*** RECORDS FOR THIS EXERCISE ***

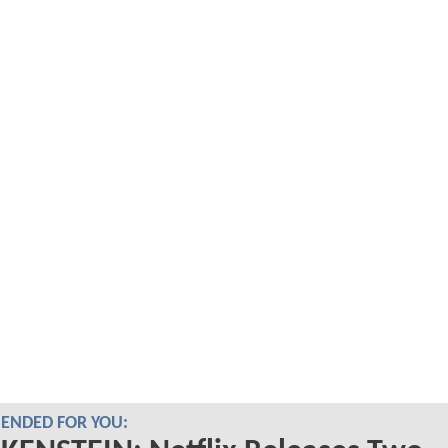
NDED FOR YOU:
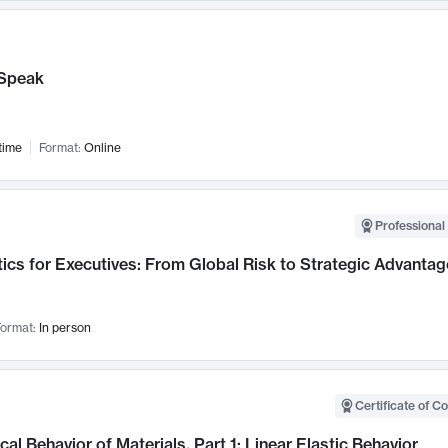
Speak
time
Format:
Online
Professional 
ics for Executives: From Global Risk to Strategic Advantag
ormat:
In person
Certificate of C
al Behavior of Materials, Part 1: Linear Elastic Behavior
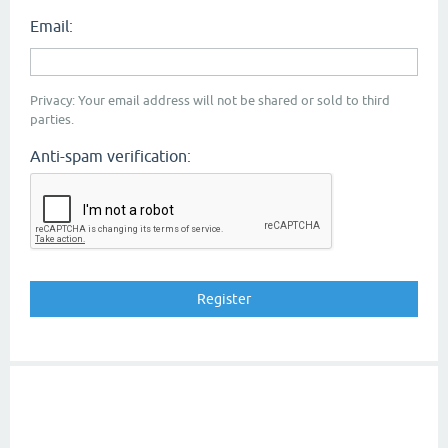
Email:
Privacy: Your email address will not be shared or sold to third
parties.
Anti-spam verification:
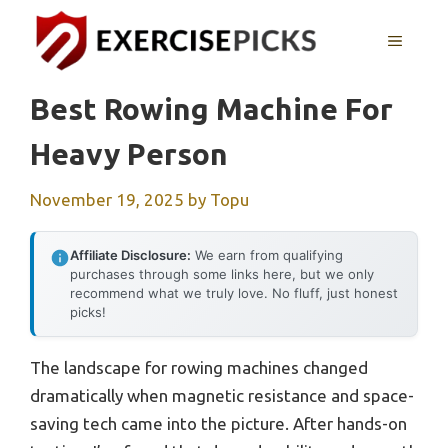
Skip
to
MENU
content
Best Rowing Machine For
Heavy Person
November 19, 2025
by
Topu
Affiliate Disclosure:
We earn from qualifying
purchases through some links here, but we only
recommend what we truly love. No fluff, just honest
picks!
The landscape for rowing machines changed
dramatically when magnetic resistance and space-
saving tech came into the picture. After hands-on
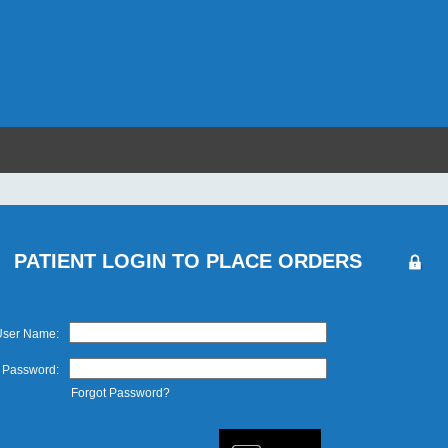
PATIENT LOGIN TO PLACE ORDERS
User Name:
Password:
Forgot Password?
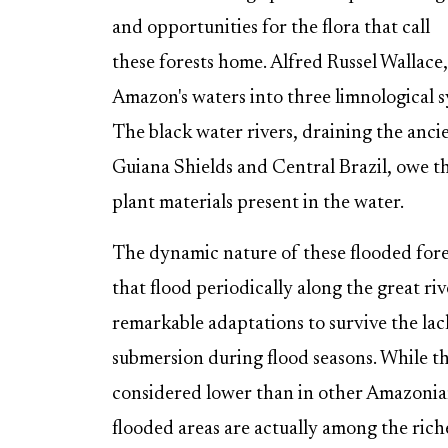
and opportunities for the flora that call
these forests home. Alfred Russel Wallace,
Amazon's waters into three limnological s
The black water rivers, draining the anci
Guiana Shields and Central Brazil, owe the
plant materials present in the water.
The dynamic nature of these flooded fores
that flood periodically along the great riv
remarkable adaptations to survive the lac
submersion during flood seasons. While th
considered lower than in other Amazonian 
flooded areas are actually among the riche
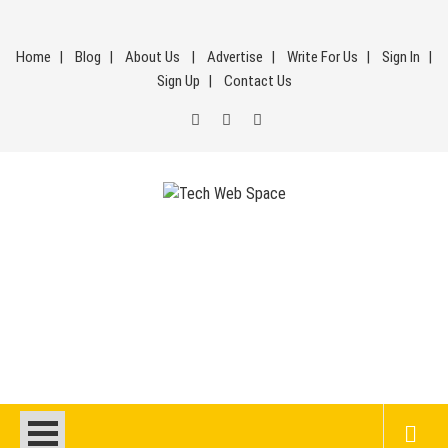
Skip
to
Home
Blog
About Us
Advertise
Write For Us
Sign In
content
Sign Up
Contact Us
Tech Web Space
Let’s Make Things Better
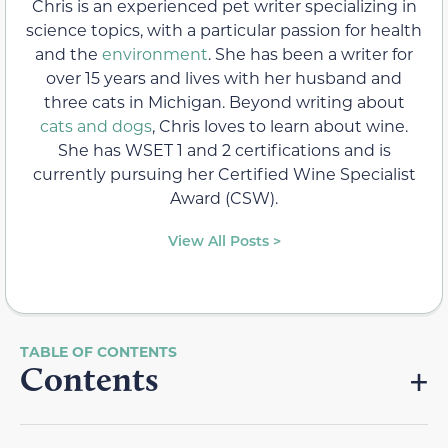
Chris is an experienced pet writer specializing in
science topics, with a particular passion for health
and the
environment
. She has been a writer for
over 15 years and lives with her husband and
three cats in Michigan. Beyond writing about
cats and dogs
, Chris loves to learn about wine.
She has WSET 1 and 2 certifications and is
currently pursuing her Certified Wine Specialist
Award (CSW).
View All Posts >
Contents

*** End of RECORDS FOR THIS EXERCISE ***

▸ TASK TO COMPLETE
Whenever the string "cats" shows up in a line of the records, copy that line.

▸ EXPECTED ANSWER
three cats in Michigan. Beyond writing about
cats and dogs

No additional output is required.